Lakshman Jhula

Enthralling culture, stunning scenery and magnificent architecture come together to make this 20th-century bridge one of Rishikesh’s most popular attractions.

Listen to the wild waters of the River Ganges and look on as small motor boats and rafts pass underneath you on Lakshman Jhula. Visit a grand temple at one end of the bridge and purchase handmade artwork and jewelry from markets on both sides.

Built in 1939 this suspension bridge measures 450 feet (137 meters) in length and stands 70 feet (21 meters) above the river. The local people will tell you that its name comes from Lakshmana, the younger brother of Lord Sri Rama who crossed here when the bridge was made from jute thread.

Fortunately you can now cross the bridge confident in its steel construction. Peer over the railings and down over the Ganges. Steep cliffs and dense forest line the banks offering no escape for the adventurous white-water rafters you can watch paddling through this section of the valley.

Return your attention to dry land and stroll along the bridge to see people dressed in bright clothes practicing meditation and a range of religious rituals. Many will then make their way to the 13-storey Tera Manzil temple at the far end of the bridge. Climb to the top floor to enjoy spectacular views of the river as it cuts a path through the rugged green mountains.

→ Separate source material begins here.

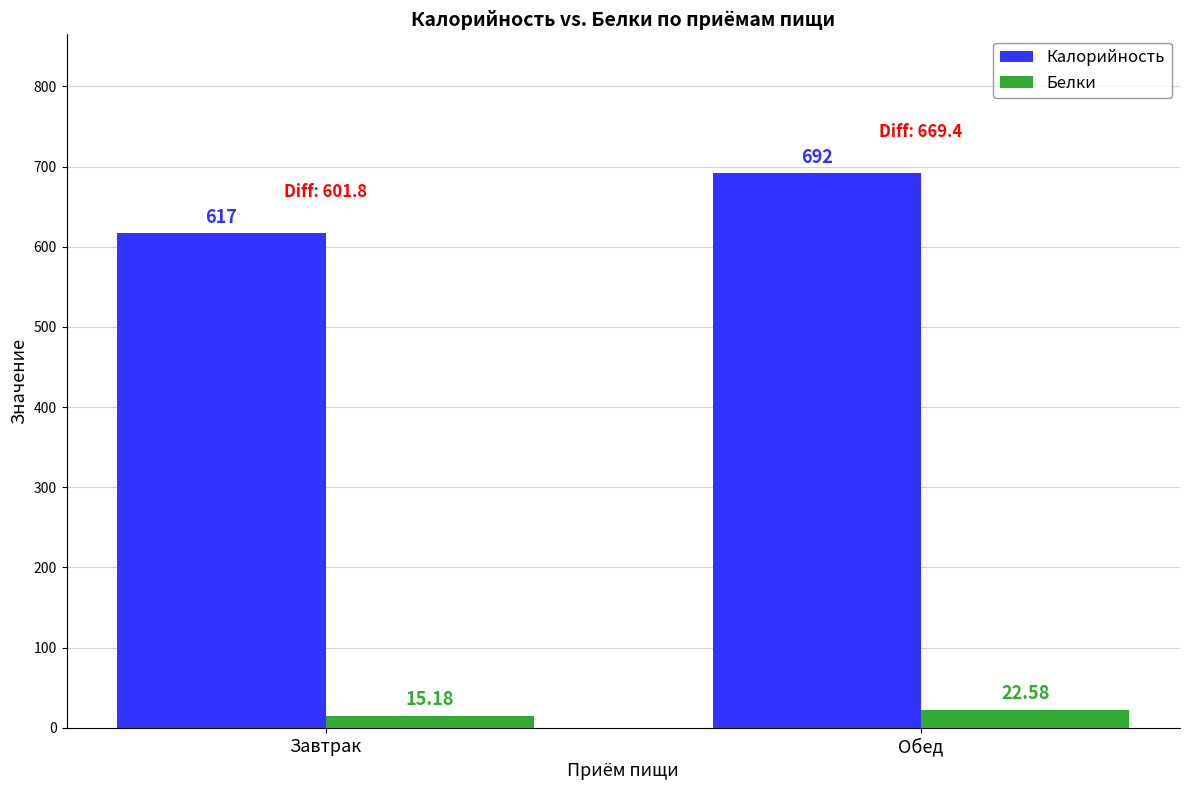

What is the maximum value for Белки?

22.6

The bridge connects the Tehri and Pauri districts and both of these have extensive markets nearby. Walk to either end and you will find a vast selection of stalls where local artisans sell handcrafted goods.  Find wooden sculptures and paintings or search for pretty garments and jewelry. 

Lakshman Jhula is approximately 5 miles (8 kilometers) north of Rishikesh. The bridge is now used by small motorized vehicles as well as by visitors on foot. It is always open and there is no fee to cross.